But as you already know, I was here at Lucky Dog, working on Christmas day. And since my grandparents live more than 4 hours away from me... I wasn't able to be there with my family.
For most of the day, I was paralyzed by fear and helplessness. I worked; I cried; I paced; I cried; then I worked, paced, and cried some more. My heart was truly broken... because I couldn't be there for the people who have always been there for me.
|My granddad and I|
|My Gran and I|
My grandparents have always been special to me, but I guess I never realized just how many others felt the same about them... until I went to college at the University of Alabama. When I'd meet someone from my grandparents' hometown, they'd excitedly say, "Hold on... you mean to tell me that you're Coach Owen's granddaughter?! Mrs. Owen is your grandmother?! No way!!! Are you serious?!!"

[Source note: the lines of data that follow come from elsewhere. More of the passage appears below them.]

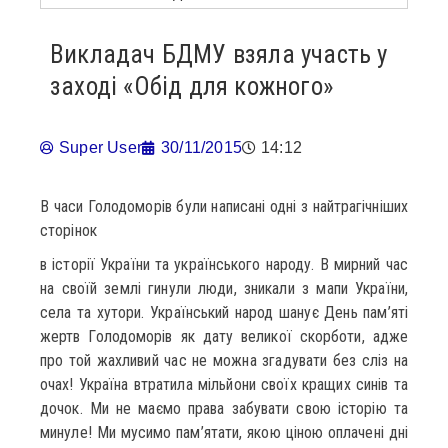
Викладач БДМУ взяла участь у
заході «Обід для кожного»
Super User
30/11/2015
14:12
В часи Голодоморів були написані одні з найтрагічніших
сторінок
в історії України та українського народу. В мирний час
на своїй землі гинули люди, зникали з мапи України,
села та хутори. Український народ шанує День пам’яті
жертв Голодоморів як дату великої скорботи, адже
про той жахливий час не можна згадувати без сліз на
очах! Україна втратила мільйони своїх кращих синів та
дочок. Ми не маємо права забувати свою історію та
минуле! Ми мусимо пам’ятати, якою ціною оплачені дні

Apparently, that info alone made me insanely cool to these people.
|A dress Gran bought me|
But honestly, to my grandparents, none of that really mattered. I was their Ashley-Cakes, and to them, I've always been perfect.
I've been so blessed to have such wonderful grandparents in my life. Since the day I was born, I've had amazing role models; I've had advisors; I've had coaches; I've had cheerleaders.

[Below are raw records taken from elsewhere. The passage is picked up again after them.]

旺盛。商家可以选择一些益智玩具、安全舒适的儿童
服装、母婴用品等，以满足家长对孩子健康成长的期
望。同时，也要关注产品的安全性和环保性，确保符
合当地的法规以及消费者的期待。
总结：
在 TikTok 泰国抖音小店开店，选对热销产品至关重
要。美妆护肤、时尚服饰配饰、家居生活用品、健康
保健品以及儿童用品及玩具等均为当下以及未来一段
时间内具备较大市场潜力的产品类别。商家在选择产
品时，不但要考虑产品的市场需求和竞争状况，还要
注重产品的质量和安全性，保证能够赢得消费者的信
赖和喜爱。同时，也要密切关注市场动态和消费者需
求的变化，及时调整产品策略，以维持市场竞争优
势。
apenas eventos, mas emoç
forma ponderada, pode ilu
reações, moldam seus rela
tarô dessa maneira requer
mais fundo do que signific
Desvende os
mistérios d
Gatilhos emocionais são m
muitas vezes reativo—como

I have a family who would do anything for me. I have a family who's done everything possible to grant my wishes... to encourage my dreams... to support my decisions. I have a family who loves me no matter what I do... or don't do. I have a family who has been there for me... every single day of my life.

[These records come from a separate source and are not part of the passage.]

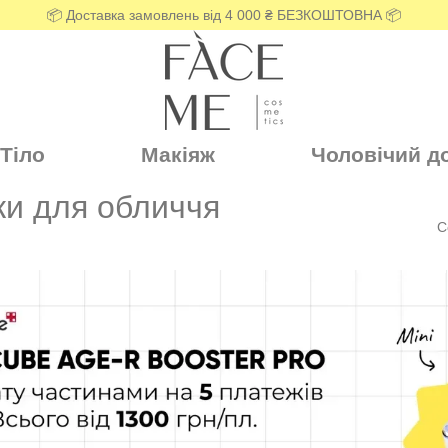
📦 Доставка замовлень від 4 000 ₴ БЕЗКОШТОВНА 📦
Тіло
Макіяж
Чоловічий д
ски для обличчя
С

Yesterday, I nearly lost two of them. On Christmas day, two of the most important people in my life were almost taken from me.
And suddenly, I had just one Christmas wish... for God: Please don't take my family.
I guess He heard me. They're still here.
I love you, Gran and Granddad. I'm so sorry that you're hurting... I'm so sorry that I can't be there with you. I'm thinking of you every second and praying you'll both be okay.
Thank you for everything you've done --and continue to do-- for me. Please stick around for many more years. I need you.